**Problem details**
According to the inheritance tax excerpt, what is the amount of the annual gift exemption?

### Excerpt

The value of estates above the threshold of £650,000 for couples in the tax year 2010/ 11 is taxed at 40%. People who have been widowed will also benefit by being able to use any unused portion of their deceased partner's allowance when they die. So if all the estate were left to a surviving spouse, for which there is no IHT payable, that surviving partner will have the whole £650,000 allowance. For single people, the allowance is £325,000.

Owing to the sustained rise in house prices over recent decades, many more people’s estates are now large enough to be liable to Inheritance tax, although the latest increases in the nil rate band will go some way to alleviating the problem. The £650,000/ £325,000 threshold was fixed in the April 2010 budget until at least 2014/15. The annual gift exemption, £3,000, has not been increased for many years so the potential to give assets away continues to reduce in real terms.

After all the taxation in your lifetime, on both income and capital gains, the Inland Revenue demands the final say with Inheritance tax.

But does it have to? The "Death Tax" has often been described as the "voluntary tax". If you give enough away during your lifetime, and you survive long enough to avoid any tax claw-back, then you could still have the last laugh - leaving no more than an amount equal to the Nil Rate Band (this is the tax free amount of your estate the government allows you to pass on before your beneficiaries have to pay tax).

######
### Records provided

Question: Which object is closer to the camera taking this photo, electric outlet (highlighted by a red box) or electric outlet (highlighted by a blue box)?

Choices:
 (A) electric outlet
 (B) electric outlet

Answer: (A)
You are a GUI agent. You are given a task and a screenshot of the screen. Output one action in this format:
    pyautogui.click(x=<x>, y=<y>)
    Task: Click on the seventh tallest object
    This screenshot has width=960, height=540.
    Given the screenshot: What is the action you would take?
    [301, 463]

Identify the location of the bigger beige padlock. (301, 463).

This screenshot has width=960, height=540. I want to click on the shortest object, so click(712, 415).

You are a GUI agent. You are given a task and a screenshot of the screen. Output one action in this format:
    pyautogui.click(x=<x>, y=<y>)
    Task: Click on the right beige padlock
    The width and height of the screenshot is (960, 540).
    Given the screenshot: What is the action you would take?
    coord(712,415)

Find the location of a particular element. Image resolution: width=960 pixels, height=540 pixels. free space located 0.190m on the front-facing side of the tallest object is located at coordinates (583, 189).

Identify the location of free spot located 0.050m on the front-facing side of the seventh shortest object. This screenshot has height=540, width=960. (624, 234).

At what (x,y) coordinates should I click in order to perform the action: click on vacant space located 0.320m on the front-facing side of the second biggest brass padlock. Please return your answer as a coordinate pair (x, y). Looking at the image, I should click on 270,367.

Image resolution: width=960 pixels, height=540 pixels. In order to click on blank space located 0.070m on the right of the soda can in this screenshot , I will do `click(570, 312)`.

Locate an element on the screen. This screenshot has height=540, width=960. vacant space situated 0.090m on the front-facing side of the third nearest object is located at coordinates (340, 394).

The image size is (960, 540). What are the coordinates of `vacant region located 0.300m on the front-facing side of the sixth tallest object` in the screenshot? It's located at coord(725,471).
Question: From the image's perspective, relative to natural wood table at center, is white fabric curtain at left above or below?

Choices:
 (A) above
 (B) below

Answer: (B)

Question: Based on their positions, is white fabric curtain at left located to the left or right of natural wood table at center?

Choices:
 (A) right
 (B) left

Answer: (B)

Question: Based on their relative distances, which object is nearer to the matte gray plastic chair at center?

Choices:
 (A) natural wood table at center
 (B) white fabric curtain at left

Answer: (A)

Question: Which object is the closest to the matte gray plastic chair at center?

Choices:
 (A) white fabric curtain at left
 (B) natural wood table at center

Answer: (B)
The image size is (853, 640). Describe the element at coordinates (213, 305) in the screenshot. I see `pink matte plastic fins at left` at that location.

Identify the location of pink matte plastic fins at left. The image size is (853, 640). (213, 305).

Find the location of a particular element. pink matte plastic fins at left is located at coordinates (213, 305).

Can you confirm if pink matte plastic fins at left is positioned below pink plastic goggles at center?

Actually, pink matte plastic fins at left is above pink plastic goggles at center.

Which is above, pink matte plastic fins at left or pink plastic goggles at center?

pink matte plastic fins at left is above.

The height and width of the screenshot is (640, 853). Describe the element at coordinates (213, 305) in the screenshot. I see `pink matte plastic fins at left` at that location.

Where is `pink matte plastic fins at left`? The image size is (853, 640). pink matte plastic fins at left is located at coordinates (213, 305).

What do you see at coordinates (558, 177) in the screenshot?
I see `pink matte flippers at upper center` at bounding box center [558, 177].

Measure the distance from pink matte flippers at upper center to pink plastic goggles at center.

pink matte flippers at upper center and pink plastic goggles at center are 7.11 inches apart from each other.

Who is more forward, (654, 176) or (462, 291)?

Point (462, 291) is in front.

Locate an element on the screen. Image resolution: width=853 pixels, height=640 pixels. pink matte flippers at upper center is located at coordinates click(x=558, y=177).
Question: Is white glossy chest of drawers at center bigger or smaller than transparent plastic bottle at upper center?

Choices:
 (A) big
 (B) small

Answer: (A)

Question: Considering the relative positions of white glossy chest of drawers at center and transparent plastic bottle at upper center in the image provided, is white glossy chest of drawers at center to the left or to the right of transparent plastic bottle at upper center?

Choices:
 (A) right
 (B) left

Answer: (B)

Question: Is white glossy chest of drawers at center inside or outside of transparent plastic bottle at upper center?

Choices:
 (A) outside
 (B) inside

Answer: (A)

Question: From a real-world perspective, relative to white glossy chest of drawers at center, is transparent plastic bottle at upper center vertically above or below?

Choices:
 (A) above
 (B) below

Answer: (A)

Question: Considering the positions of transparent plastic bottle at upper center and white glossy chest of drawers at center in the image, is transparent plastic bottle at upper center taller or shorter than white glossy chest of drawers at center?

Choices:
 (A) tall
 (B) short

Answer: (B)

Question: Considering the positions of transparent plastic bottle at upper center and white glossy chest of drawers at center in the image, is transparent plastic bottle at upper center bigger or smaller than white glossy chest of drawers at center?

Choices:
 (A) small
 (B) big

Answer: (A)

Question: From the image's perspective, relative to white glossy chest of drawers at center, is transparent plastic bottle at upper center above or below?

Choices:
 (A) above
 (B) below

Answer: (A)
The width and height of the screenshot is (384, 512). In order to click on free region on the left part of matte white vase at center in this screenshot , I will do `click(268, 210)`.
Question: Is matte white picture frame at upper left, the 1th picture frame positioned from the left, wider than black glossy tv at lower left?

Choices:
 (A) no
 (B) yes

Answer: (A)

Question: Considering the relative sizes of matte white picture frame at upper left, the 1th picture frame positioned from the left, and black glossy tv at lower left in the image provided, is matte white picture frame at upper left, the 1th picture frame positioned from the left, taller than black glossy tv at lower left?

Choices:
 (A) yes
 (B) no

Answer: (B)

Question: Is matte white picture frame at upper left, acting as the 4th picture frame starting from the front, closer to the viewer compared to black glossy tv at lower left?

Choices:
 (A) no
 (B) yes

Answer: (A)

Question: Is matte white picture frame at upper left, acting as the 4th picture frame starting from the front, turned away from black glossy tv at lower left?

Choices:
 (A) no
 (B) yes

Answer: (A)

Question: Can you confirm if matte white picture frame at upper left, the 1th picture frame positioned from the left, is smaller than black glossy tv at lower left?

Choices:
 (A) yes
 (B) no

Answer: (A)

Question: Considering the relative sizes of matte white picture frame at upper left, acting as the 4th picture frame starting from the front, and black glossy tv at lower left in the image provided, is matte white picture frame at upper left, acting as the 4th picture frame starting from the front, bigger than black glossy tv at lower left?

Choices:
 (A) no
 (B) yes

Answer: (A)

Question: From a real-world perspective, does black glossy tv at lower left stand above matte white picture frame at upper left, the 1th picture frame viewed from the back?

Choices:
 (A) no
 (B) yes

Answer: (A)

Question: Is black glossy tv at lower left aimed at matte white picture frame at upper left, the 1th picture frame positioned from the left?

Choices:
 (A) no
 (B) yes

######

**The reply**
£3,000